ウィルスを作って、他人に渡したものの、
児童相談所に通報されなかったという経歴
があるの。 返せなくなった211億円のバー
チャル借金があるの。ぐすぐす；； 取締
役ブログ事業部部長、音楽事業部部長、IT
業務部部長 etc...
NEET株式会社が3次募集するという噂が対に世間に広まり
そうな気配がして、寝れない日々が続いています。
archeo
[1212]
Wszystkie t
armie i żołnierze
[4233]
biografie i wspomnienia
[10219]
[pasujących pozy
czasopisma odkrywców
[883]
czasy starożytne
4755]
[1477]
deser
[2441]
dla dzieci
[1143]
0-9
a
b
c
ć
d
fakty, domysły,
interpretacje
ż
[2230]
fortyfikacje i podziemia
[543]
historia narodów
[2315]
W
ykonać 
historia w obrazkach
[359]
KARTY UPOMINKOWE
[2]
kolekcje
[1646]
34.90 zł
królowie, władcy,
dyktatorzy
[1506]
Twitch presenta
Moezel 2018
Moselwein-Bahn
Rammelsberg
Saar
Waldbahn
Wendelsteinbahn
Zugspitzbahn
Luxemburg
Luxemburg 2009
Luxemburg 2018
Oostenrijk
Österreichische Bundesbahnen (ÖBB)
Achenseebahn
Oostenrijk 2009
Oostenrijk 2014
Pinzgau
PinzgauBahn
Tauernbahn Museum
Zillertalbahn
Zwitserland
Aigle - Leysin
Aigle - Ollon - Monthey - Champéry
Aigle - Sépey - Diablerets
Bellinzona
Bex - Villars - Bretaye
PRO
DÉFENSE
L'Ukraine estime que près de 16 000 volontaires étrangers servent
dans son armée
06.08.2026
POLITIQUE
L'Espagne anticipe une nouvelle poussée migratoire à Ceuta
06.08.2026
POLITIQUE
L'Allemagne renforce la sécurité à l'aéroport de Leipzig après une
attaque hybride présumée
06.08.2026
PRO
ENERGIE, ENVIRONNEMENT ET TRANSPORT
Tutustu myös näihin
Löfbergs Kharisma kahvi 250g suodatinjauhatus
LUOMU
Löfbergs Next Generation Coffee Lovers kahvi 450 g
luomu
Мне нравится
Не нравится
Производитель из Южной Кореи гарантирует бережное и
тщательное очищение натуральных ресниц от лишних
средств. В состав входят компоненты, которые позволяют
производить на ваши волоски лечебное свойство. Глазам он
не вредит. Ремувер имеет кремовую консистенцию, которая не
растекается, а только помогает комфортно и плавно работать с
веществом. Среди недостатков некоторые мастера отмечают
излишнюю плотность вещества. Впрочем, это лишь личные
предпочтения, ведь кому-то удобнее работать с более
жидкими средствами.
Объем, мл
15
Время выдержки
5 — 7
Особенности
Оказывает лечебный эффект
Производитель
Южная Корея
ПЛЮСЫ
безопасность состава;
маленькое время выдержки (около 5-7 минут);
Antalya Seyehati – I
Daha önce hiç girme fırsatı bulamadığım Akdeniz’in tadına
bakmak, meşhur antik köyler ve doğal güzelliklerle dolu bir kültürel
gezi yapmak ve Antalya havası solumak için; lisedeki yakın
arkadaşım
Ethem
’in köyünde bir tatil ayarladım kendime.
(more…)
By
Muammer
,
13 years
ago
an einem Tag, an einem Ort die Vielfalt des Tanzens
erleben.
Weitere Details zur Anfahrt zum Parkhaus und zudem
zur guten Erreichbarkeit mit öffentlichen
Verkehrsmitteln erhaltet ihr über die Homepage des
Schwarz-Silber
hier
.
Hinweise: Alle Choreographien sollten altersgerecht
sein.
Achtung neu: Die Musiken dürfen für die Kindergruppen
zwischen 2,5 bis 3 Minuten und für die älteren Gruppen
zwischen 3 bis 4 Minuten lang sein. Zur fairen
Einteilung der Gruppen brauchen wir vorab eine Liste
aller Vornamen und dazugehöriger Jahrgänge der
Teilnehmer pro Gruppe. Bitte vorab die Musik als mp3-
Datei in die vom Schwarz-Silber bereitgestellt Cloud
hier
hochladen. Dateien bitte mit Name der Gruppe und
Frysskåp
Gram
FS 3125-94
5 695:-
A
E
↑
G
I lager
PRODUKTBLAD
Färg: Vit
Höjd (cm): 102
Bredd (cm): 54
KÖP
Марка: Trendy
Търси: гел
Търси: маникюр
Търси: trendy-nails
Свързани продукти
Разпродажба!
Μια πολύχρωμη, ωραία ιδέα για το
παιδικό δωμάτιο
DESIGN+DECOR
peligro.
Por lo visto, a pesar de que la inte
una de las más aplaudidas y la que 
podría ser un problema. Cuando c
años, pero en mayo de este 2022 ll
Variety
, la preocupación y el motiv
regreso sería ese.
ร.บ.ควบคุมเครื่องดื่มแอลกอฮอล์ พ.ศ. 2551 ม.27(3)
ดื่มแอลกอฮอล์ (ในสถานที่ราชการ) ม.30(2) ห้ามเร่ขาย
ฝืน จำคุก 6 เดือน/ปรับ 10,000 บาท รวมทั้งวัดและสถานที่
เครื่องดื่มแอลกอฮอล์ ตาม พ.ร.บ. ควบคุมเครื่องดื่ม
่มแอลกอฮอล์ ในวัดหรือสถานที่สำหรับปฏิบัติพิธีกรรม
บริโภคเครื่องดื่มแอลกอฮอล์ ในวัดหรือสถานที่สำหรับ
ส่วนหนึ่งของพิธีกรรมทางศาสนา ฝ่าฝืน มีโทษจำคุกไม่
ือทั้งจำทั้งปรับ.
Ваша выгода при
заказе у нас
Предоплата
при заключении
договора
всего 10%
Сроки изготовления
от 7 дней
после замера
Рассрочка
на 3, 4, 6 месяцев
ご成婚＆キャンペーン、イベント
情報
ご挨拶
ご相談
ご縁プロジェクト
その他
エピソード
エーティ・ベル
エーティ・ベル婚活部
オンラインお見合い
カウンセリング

○ ○ ○ ○

Count each line above where the word "Silber" appears, and answer with nothing except that count.

FINAL ANSWER:
2